DATASET CONTENT:
========================================================================

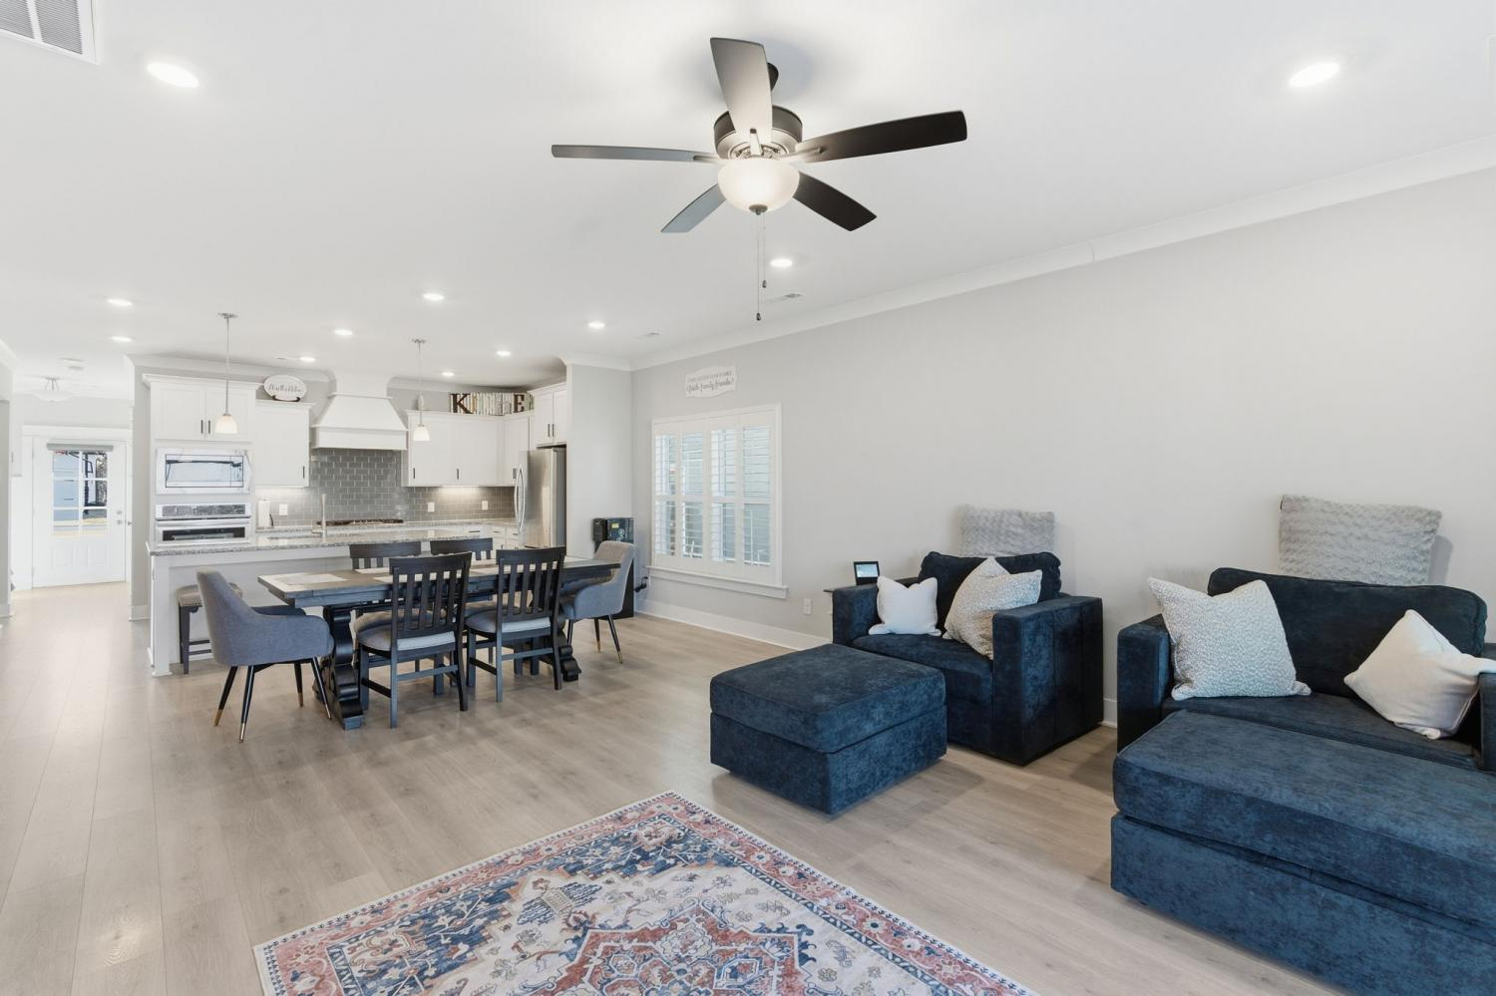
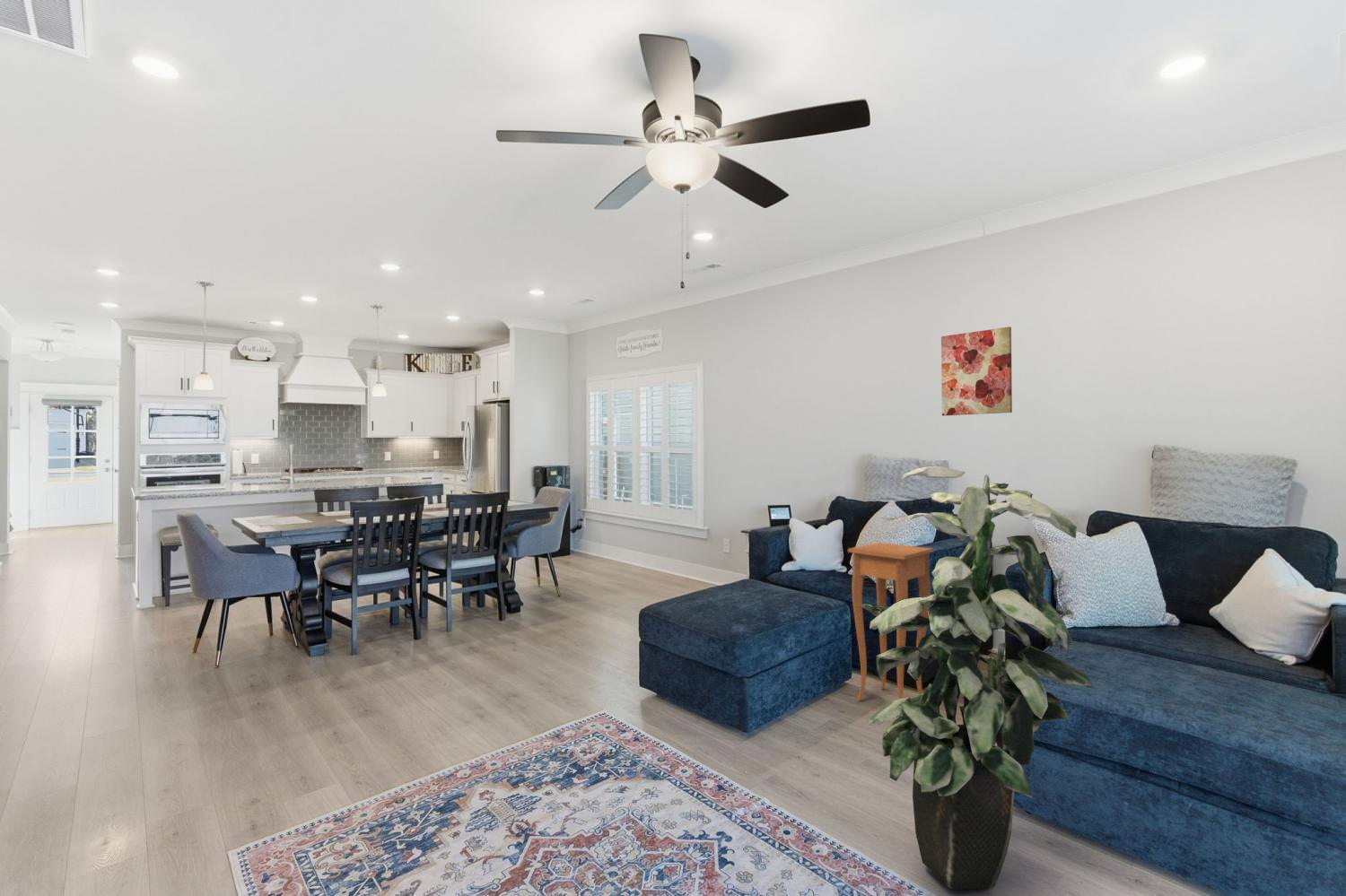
+ wall art [940,326,1013,417]
+ indoor plant [861,465,1094,891]
+ side table [847,542,934,702]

========================================================================

Return the material word for word. Pictures are not part of the copy.

ANSWER SPACE:
+ wall art [940,326,1013,417]
+ indoor plant [861,465,1094,891]
+ side table [847,542,934,702]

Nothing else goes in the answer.